The U.S. Embassy reminds American citizens that even demonstrations intended to be peaceful can turn confrontational and possibly escalate into violence. Please note that foreigners participating in political demonstrations or protests of any kind may be subject to arrest and deportation under Ecuadorian law.

Contrary to any ominous sounding mass media news breaks you may have heard recently or midnight government dispatches...........

the reality is that our story's super hero and his sidekick, Supergirl, along with their mascots, Fastbird and Liver Lips, are all doing just fine and dandy and as they say in Zoo York ------Thank you very much!



So, let us now rejoin the intrepid Senor Ecuador and his possee on their Latin American Adventures...


Arequipa is in the desert of southern Peru and is that country's second biggest city. Right on the edge of the city limits is Mount Misti, an active volcano, seen here from our hotel's rooftop.

I wasn't able to fit in the first set of rooms Casa Melgar tried to place us, but
we found our next choice of accomodations to be both 'bonita y tranquilo'.
Luckily, for you, I forgot my camera on this trip which means you will be enjoying Joella's work
throughout these next series of blog postings.

Below is a steamer truck located in the hotel lobby which was made entirely from one cow.


Here's another scene from the lodging's peaceful patio/courtyard complex.


Like many other central squares of major cities in Latin America this one is named Plaza de Armas. We arrived in Arequipa after an overnight (10 hour) bus ride from Cusco, so it's early morning now and Jo is having a wake-up cup of Coca tea on a balcony as the city rises.


The colorfully clad natives with their baby daughters and baby llamas are only too happy to pose for pictures, as long as you are happy to make a monetary donation.
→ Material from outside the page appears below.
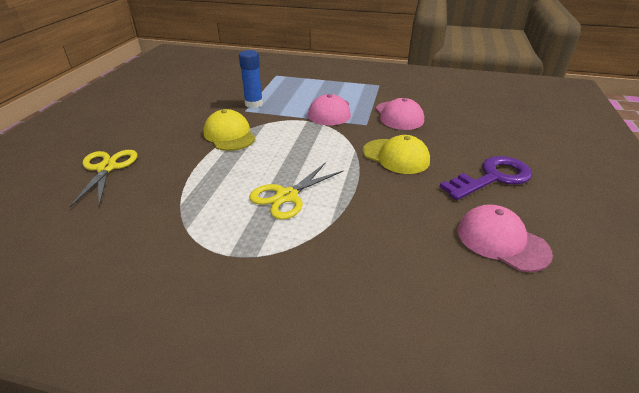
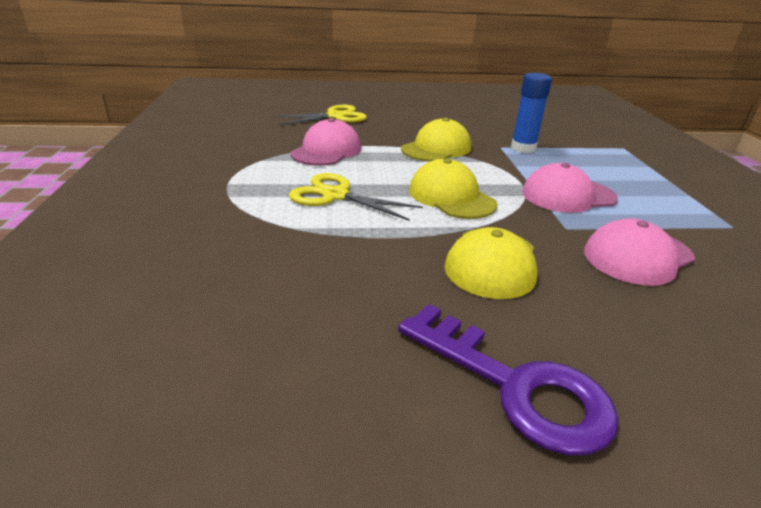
camera: 70 degrees right, 5 degrees down
(313, 149) = (451, 197): none -> yellow cap
(502, 241) = (302, 393): pink cap -> pink cap (326, 151)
However, if you try and take a "Happy Snappy" without paying, then you'll soon find both Mammas and llamas expectorating in the direction of the face behind your camera.

Disquised in his secret identity of 'gringo guy', Senor Ecuador, is seen here being ever vigilant.

As dusk comes to the Plaza de Armas, lights illuminate Peru's "White City".



Early the next morning, we head up to "Mirador Cruz del Condor" at 16,000 feet for views of thermal drafting birds with 8 ft. wingspans set against frozen waterfall Glaciers.

Here's a monument built by the locals known as 'Gringo Killer" which marks the beginning of our descent into the Canyon de Colca. Note how intelligent the native fauna is in these parts: while it stands resting in the shade we melt in the merciless sun taking its photograph. This canine, who we later named Dog, accompanied us down into and out of Hell purely in the hope of handouts.

Our zig-zagging, downward, one-day hike began at 10,784 feet and only halted

when we needed to give a wide berth to the many burros hauling cargo.
EVERYTHING used to build the villages on the canyon floor from bags of cement to PVC pipe and steel railings was brought down there by these endless trains of beasts of burden

So, 3500 feet down we headed to the river with Dog leading all the way to the bottom.

Occasionaly, stopping to pose for pictures amongst the vermillion clad cliffs dressed as Larwence of Arequipa.

Finally, we made it to our little mud huts along the river where hot showers and very cold beer was gratefully found to be waiting for us.



Laying down on the cool, moist grass of the river bank, we watched the sun leave the canyon

just as our wise leader, Dog, instructed us to do;
because early the next morning we would be heading in a new direction. The sun would be back to greet us and beat us on tomorrow's trek over more shadeless miles along the canyon floor to the next oasis.

The next morning, bright-eyed and bushy-tailed, it's Good Morning Munich, Toronto, Hamburg, Montreal and Anacortes. We all may have had sore feet, but we also had sweet dreams and now we're on the road again.